Foi
preciso acontecer uma tragédia para as pessoas descobrirem o caráter letal
de um rumor transmitido em redes sociais sem uma verificação de sua
veracidade. O caso da dona de casa linchada e morta em Guarujá (SP) é um
sintoma dramático da urgência da sociedade tomar consciência de que ela precisa
aprender a ser responsável no uso e transmissão de informações.
A
internet reduziu drasticamente o papel dos filtros na transmissão de
notícias e informações. Trata-se de um fato irreversível sobre o qual não
adianta lamentar a ausência de intermediários como a imprensa, à qual até agora
era atribuída a responsabilidade pela filtragem das notícias, separando a
boataria e a fofoca dos fatos concretos.
A
desintermediação da informação trouxe enormes vantagens na medida em que
aumentou a diversidade de percepções individuais sobre um mesmo fato, dado
numérico ou evento. Mas também tornou possível a proliferação descontrolada de
rumores, infâmias, falsificações e distorções, algumas grotescas.

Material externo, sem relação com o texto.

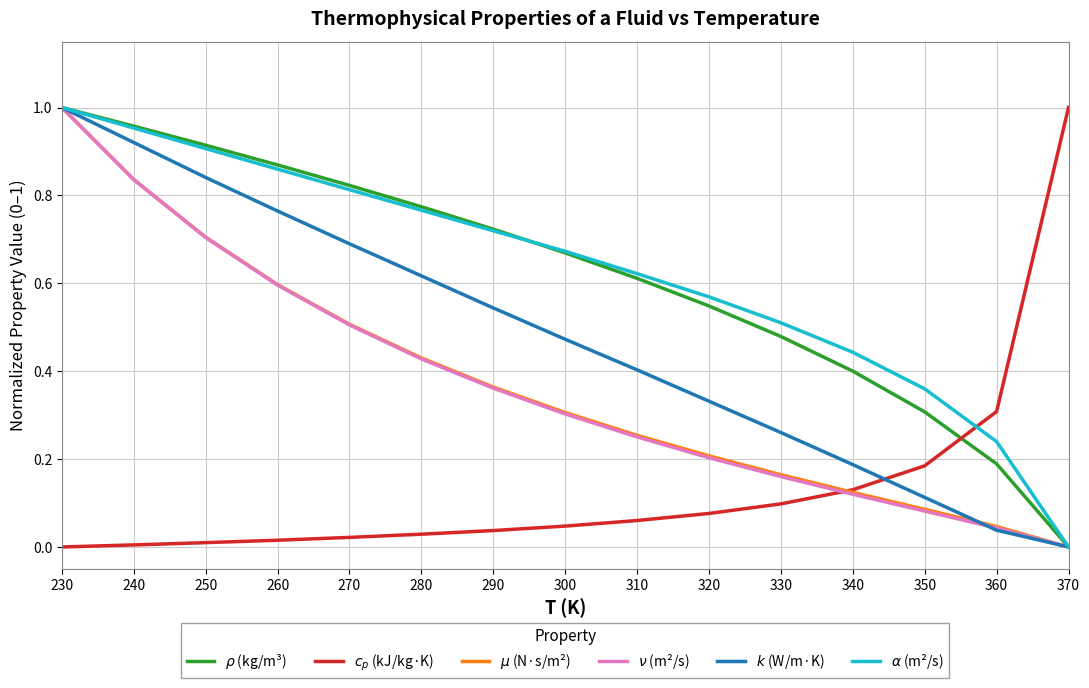

At which category is the sum across all series the highest?

230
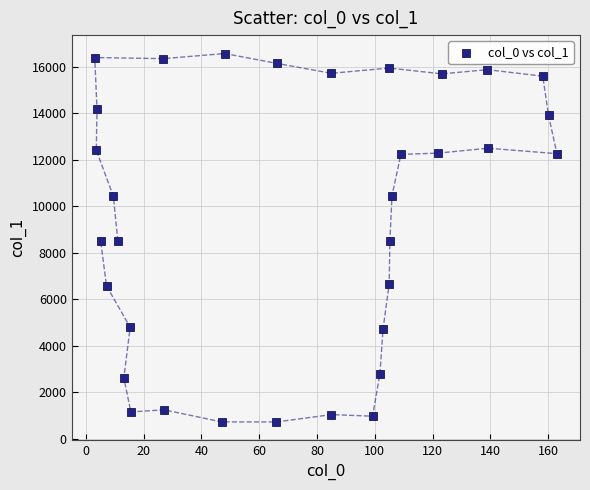

What is the range of Y values (max minus min)?

15840.5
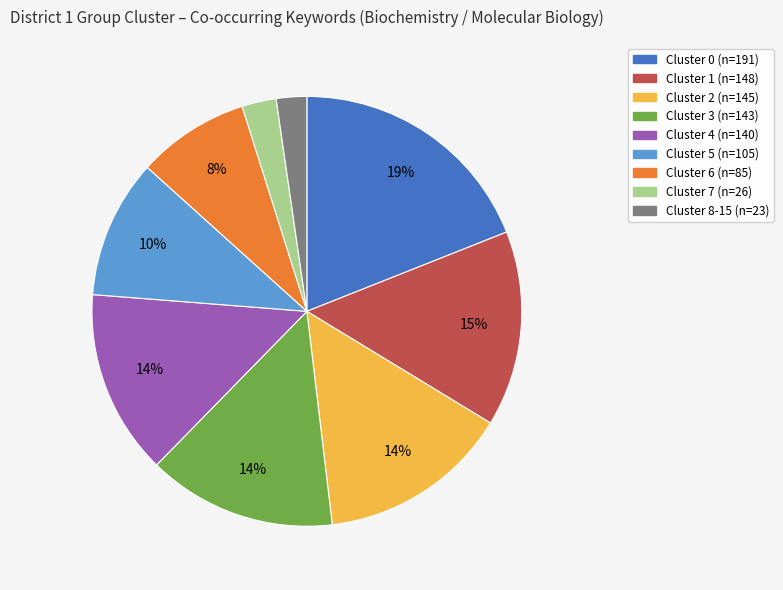

What is the largest slice in the pie chart?

Cluster 0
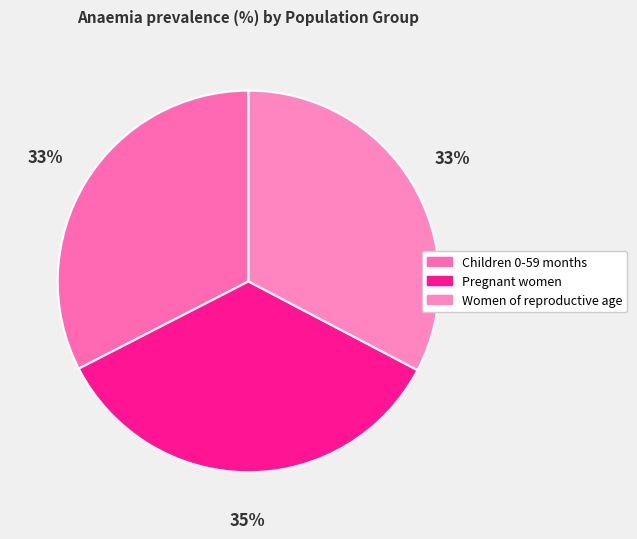

To the nearest percent, what is the average slice percentage?

33%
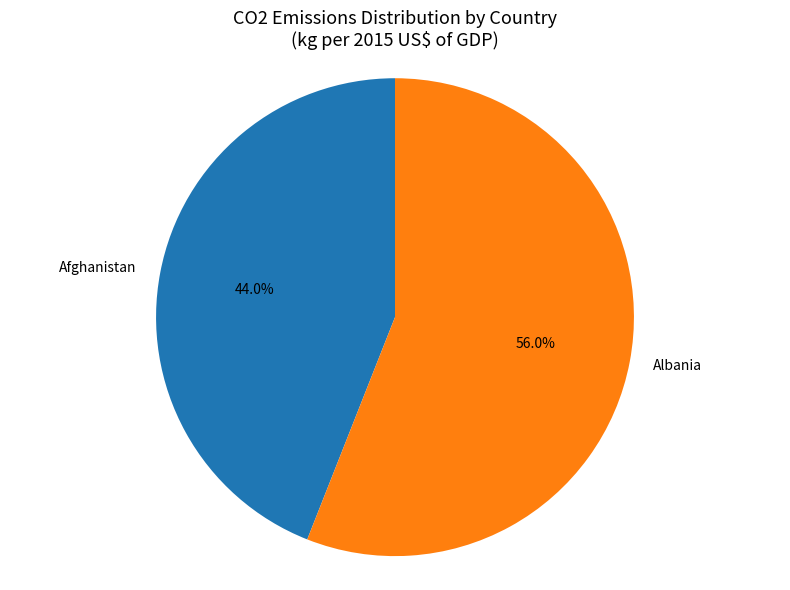

How many slices are in this pie chart?

2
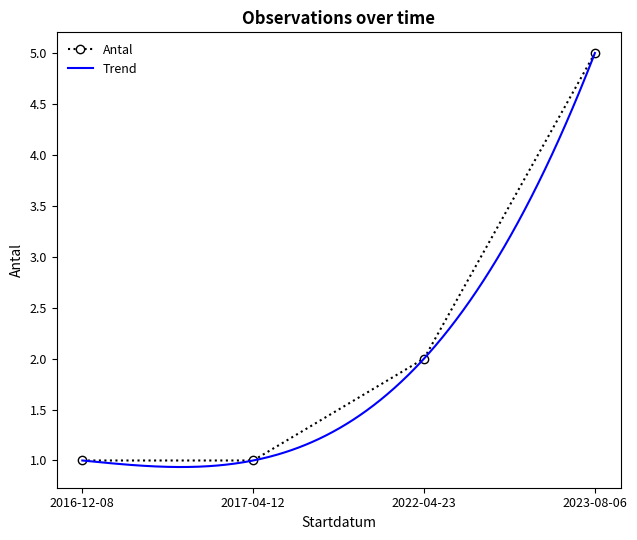

List the labels in order of value, smallest first.

2016-12-08, 2017-04-12, 2022-04-23, 2023-08-06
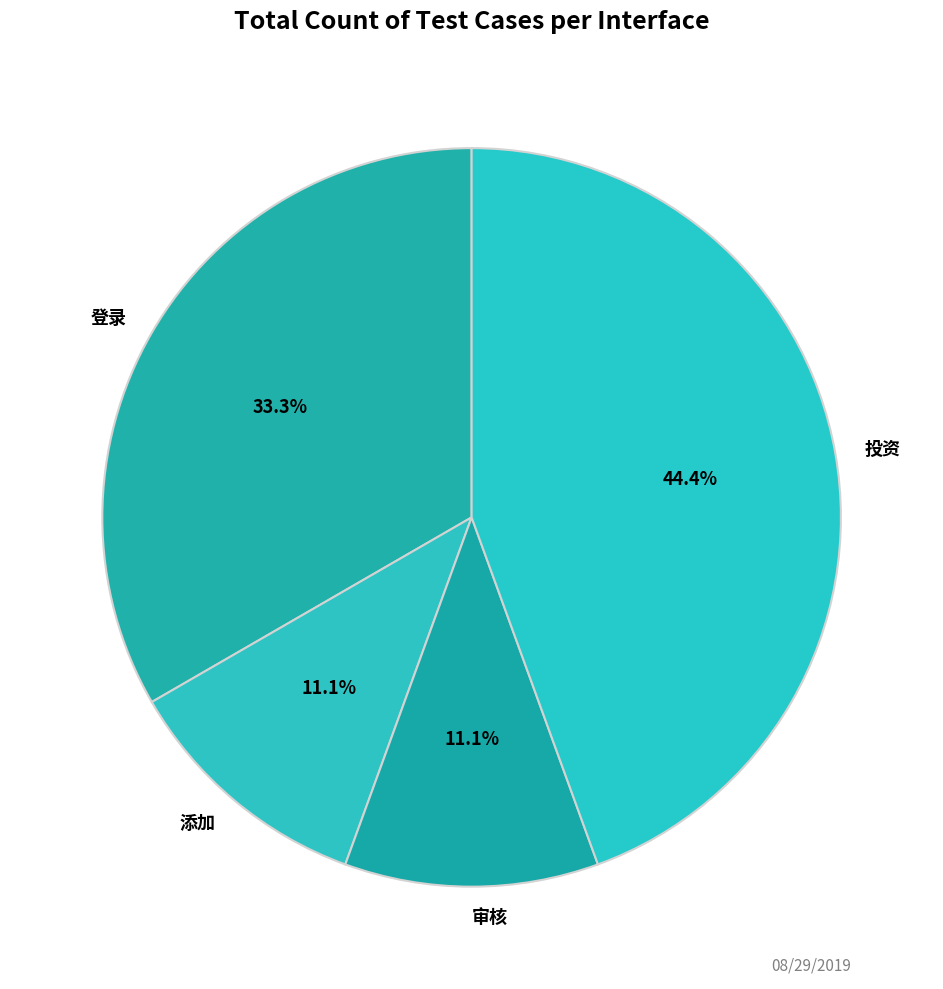

What is the ratio of the value at 登录 to the value at 添加?

3.0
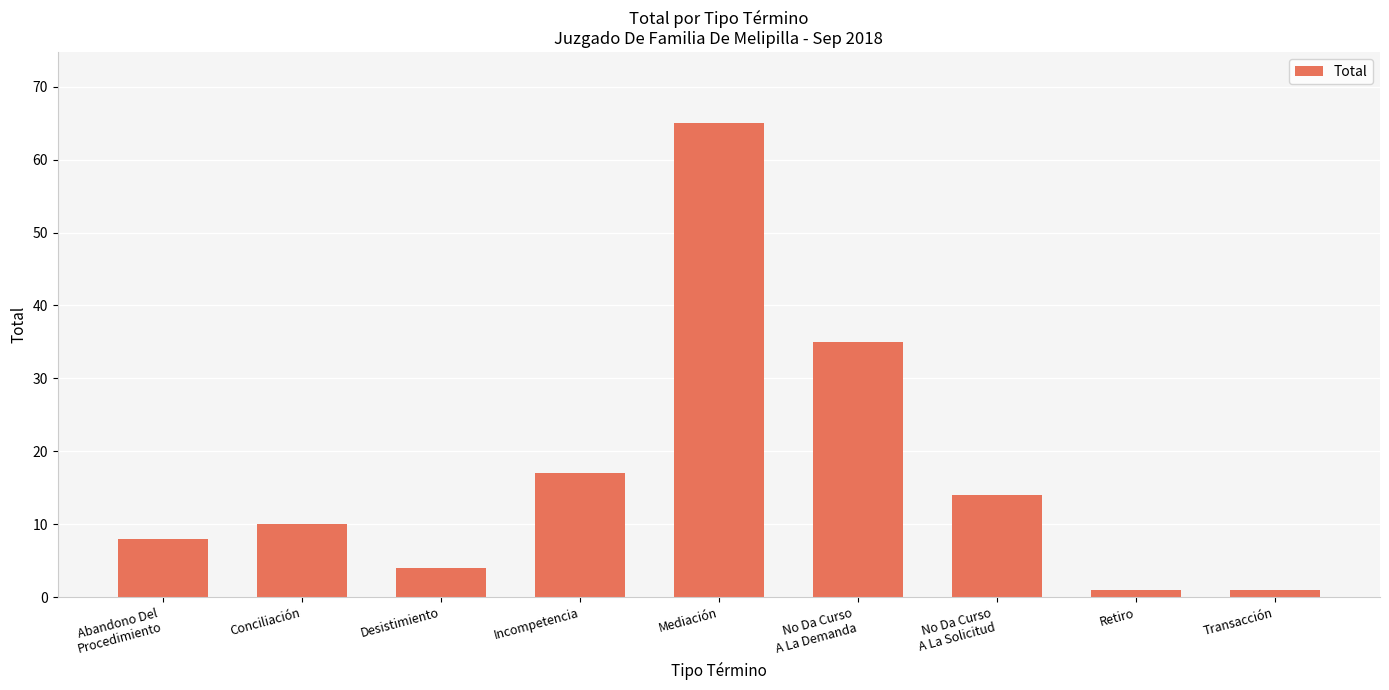

How many data points does each series have?

9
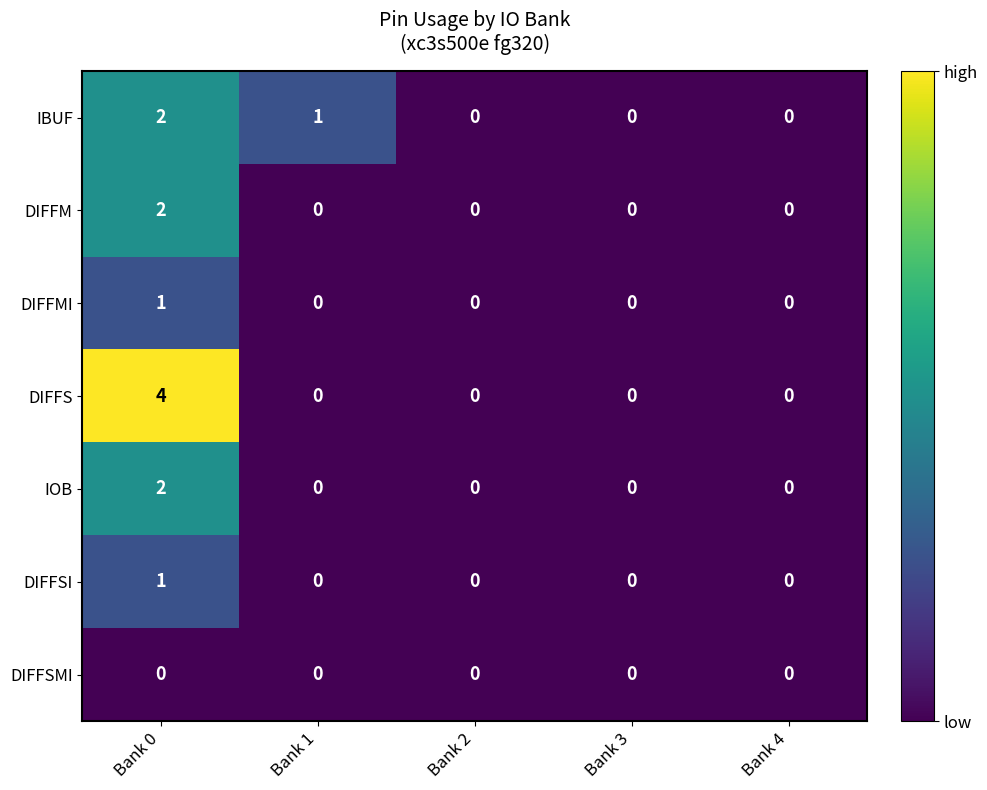

At which category is the sum across all series the highest?

Bank 0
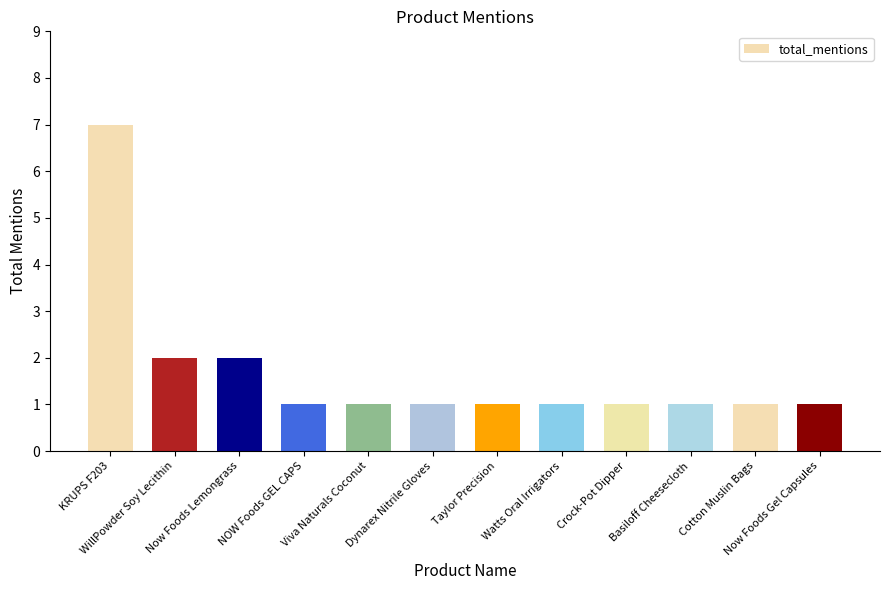

True or false: the data shows 1 at NOW Foods GEL CAPS.

True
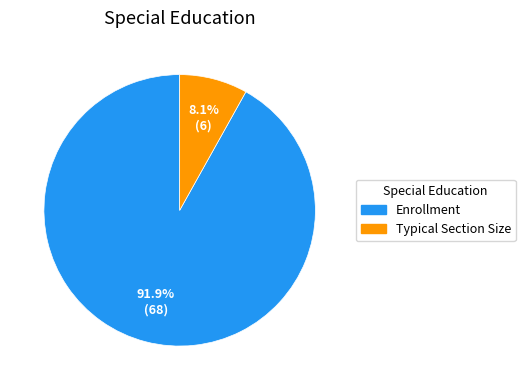

Count the number of slices in the pie.

2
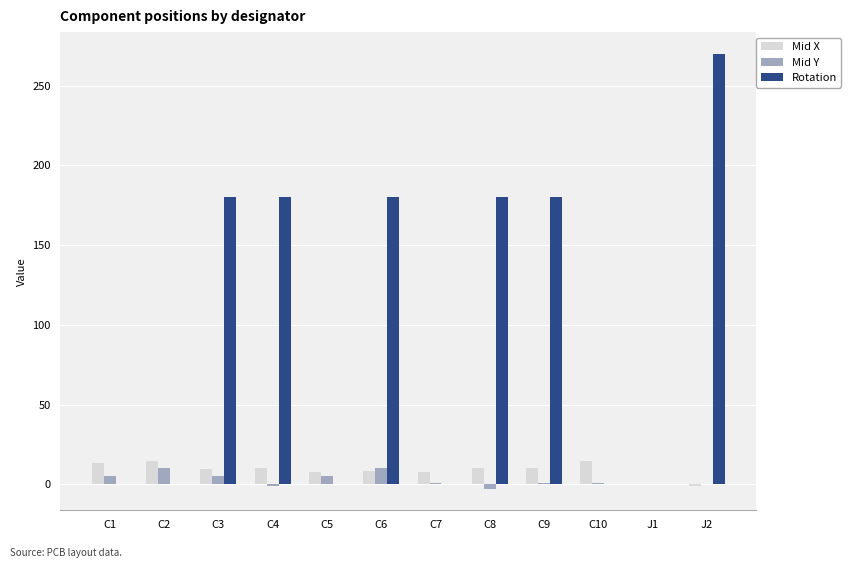

What is the sum of all Rotation values?

1170.0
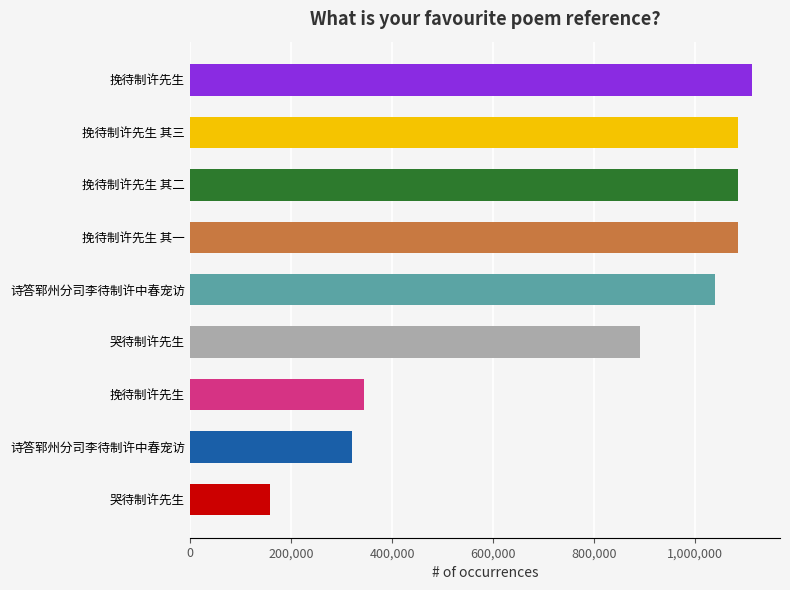

How many data points are less than 1038179?

4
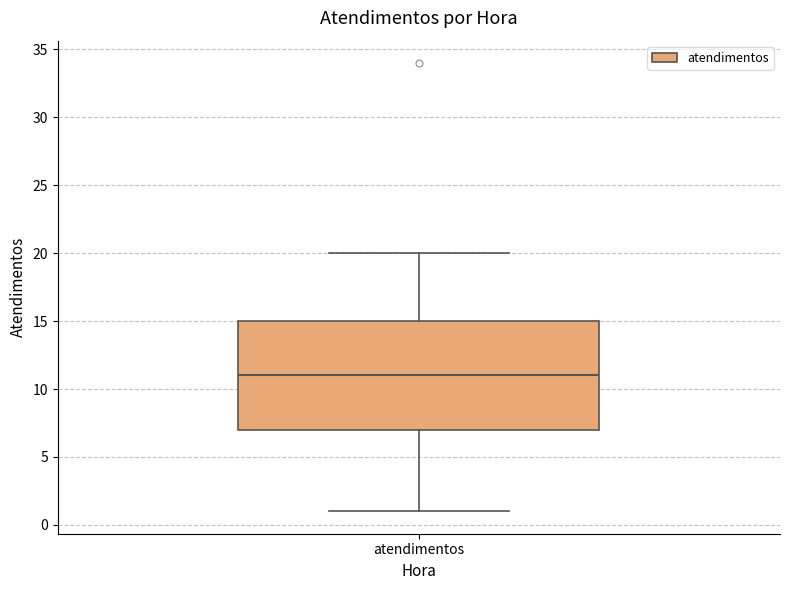

Where does the lower whisker of the box for atendimentos end on the y-axis? The values are not printed on the chart, so give them approximately, as read against the axis.

1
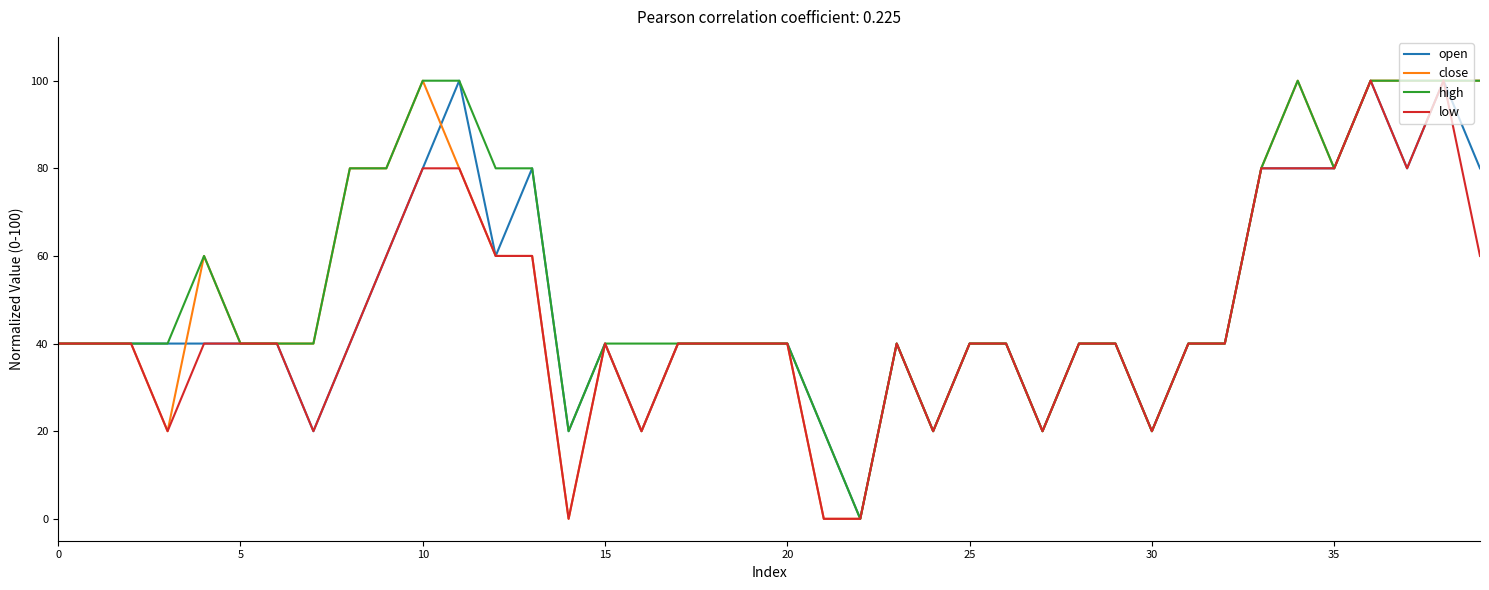

At how many categories does at least one series exceed 16?

39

É impossível
implantar um controle total do fluxo de dados e informações na rede, o que faz
da alfabetização informativa uma necessidade urgente e universal.
Embora
o jornalismo ainda tenha uma parcela de culpa na disseminação do
sensacionalismo, do grotesco e do bizarro, ele não tem mais condições de
funcionar como um filtro noticioso. A quantidade de dados e informações jogados
na internet a cada segundo tornou-se grande demais para ser filtrada por
humanos. Nem os algoritmos (softwares processadores de dados digitalizados) são
capazes de cumprir essa tarefa de forma plena porque são programados por
técnicos, e estes não conseguem se atualizar na mesma velocidade da avalancha
informativa virtual.
Estamos,
portanto, condenados a ter que nos educar em matéria de uso e disseminação
de notícias, assumindo uma responsabilidade que até agora delegávamos à
imprensa e organismos reguladores estatais ou privados. Esta tarefa passa a ser
de cada um de nós e as consequências passam a recair também sobre as
comunidades das quais participamos.
A
alfabetização informativa é um processo no qual os jornalistas têm um papel
insubstituível porque foram treinados para trabalhar com informações, logo
têm todas as condições para capacitar o cidadão comum a saber como separar o
rumor do fato e como lidar com a difusão viral de informações não checadas.
Esta é provavelmente uma das novas funções dos profissionais no jornalismo do
futuro.
Mas
os jornalistas também precisam aprender a lidar com o que já foi batizado de cascatas
de rumores, a proliferação incontrolável de um boato pelas redes sociais na
internet. Uma das fontes mais importantes de informações sobre o tema é o site
norte-americano Snopes,
que criou 51 categorias rumores, além de oferecer ajuda para quem está em
dúvida sobre a veracidade de boatos circulando pelo Facebook, por exemplo.
Em um
estudo intitulado “Rumor Cascades”, quatro pesquisadores
norte-americanos seguiram 250 mil rumores que circularam no Facebook entre
julho e agosto de 2013 e identificaram que 62% deles eram falsos, mas os 38%
que foram provados como verdadeiros se espalharam com maior velocidade e
atingiram mais pessoas. O estudo também mostrou que quando um internauta
descobre que o rumor que ele espalhou na internet é falso, 90% deles apagam a
mensagem. O arrependimento, no entanto, se mostra pouco eficaz, porque o
rumor já se espalhou e menos de 1% dos que o receberam decide também
eliminá-lo.
Além
disso, foi comprovado que um único rumor falso pode circular durante longos
períodos na internet, algumas vezes por até oito anos, sendo lido e repassado
por até 150 mil usuários da rede. Fatos como este mostram que a solução para
evitar tragédias como a da dona de casa Fabiane Maria de Jesus, em Guarujá,
está no início do processo de circulação de um boato. Depois que ele caiu na
rede, não há mais solução. É como tentar recapturar uma a uma as penas de um
travesseiro aberto em vento forte. É uma preocupação preventiva que deve
mobilizar tanto os jornalistas como todos os que usam a internet.
Carlos
Castilho – jornalista, professor, autor.